Eartheater's Alexandra Drewchin was an imposing figure onstage. Armed with a jagged BC Rich Warlock axe, its translucent red body echoed by the red of her varsity jacket, her black leather pants and platform shoes enhanced the seriousness of her presence, but her set generally explored her sweeter, ambient side of her solo catalogue, presently two albums deep on Hausu Mountain, along with at least one track that she wrote on this tour. There was often a kind of gated guitar effect looped over a sparse, pulsing sequencer, laying the bedrock for her textural guitar melodies and delayed, modulated vocals, an operatic falsetto soprano delivering her surreal lyrics.

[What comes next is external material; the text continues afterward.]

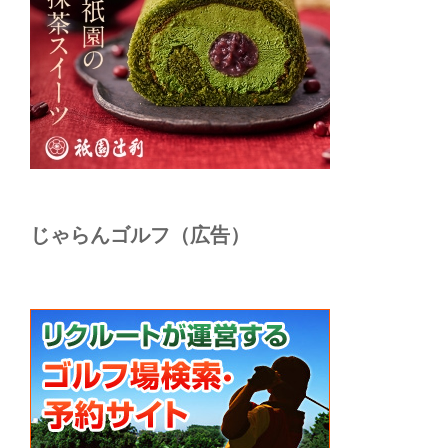
じゃらんゴルフ（広告）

Drewchin dared people to come closer for her last song, shedding her jacket as she nearly broke in half backwards with her disjointed, post-modern dance moves. There's something foreign about her music in a supernatural or intergalactic sense, a feeling underlined by her unconventionally whimsical movements. Yet, when she was forced to work out the kinks with the sound guy after her mic cut out early on, she seemed down to earth.

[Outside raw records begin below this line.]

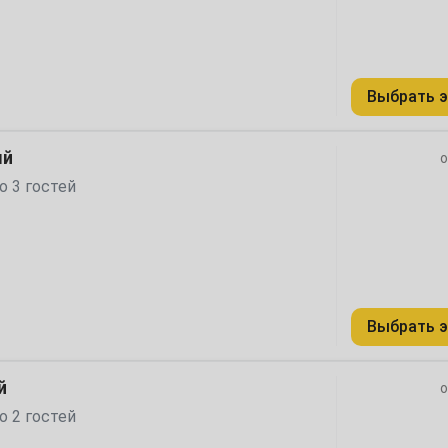
1
Выбрать э
8
ый
о
15
о 3 гостей
22
29
Выбрать э
й
6
о
о 2 гостей
13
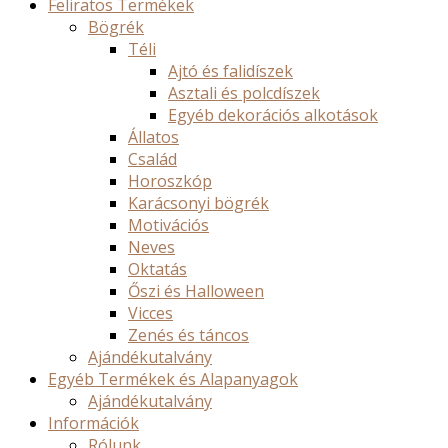
Feliratos Termékek
Bögrék
Téli
Ajtó és falidíszek
Asztali és polcdíszek
Egyéb dekorációs alkotások
Állatos
Család
Horoszkóp
Karácsonyi bögrék
Motivációs
Neves
Oktatás
Őszi és Halloween
Vicces
Zenés és táncos
Ajándékutalvány
Egyéb Termékek és Alapanyagok
Ajándékutalvány
Információk
Rólunk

Sarah Neufeld kicked up the energy as soon as she took the stage, performing the whirlwind of "From Our Animal" alone, before being joined by fellow Bell Orchestre member Stefan Schneider. It wasn't surprising to see her shake out her bowing hand after "Chase the Bright and Burning," performed that much brisker live than on record. She was an ostinato cyclone on those fretless strings.
Neufeld's prowess was so overwhelming that it often sounded like she was playing two violins at once, except for when she E. Honda hundred hand slapped the precise fingerpicking of "The Glow," while her voice used mostly for ghostly melodies and texture than as a vessel for lyrics. Schneider kept up with her all the way, though; their chemistry was explosive.

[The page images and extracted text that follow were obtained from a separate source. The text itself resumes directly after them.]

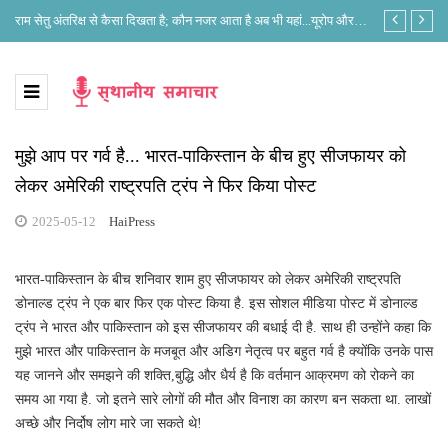
े?
राम सेतु अंतरिक्ष से कैसा दिखता है; कौन नजर आता है अब भी यहां...यूरोप और
लोकसभा अध्यक्ष 
भारत के नजरिए में क्या है अंतर?
मुझे आप पर गर्व है... भारत-पाकिस्तान के बीच हुए सीजफायर को
लेकर अमेरिकी राष्ट्रपति ट्रंप ने फिर किया पोस्ट
2025-05-12
HaiPress
भारत-पाकिस्तान के बीच शनिवार शाम हुए सीजफायर को लेकर अमेरिकी राष्ट्रपति
डोनाल्ड ट्रंप ने एक बार फिर एक पोस्ट किया है. इस सोशल मीडिया पोस्ट में डोनाल्ड
ट्रंप ने भारत और पाकिस्तान को इस सीजफायर की बधाई दी है. साथ ही उन्होंने कहा कि
मुझे भारत और पाकिस्तान के मजबूत और अडिग नेतृत्व पर बहुत गर्व है क्योंकि उनके पास
यह जानने और समझने की शक्ति,बुद्धि और धैर्य है कि वर्तमान आक्रमण को रोकने का
समय आ गया है. जो इतने सारे लोगों की मौत और विनाश का कारण बन सकता था. लाखों
अच्छे और निर्दोष लोग मारे जा सकते थे!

In "A Long Awaited Scar" alone, Schneider played snare and toms with his bare hands, broke out soft mallets and both sides of the brushes, and tossed bells and a tambourine on cymbals, among other methods of extracting different percussive sounds. He put on such a clinic on the skins that one half-expected a kitchen sink to appear in the mix.
Perhaps it was Schneider's presence or inspiration from the homecoming, but there seemed to be much more of a sense of urgency live than heard on the record they were touring. It was surprising to see the crowd remain largely stationary when "The Ridge" took flight, though it did elicit a few woos afterwards. The reserved audience would later do enough to call Neufeld back to the stage for an encore, fittingly bookending the nearly hour-long set with solo violin, before she headed over to the merch booth for some well-deserved hugs and handshakes.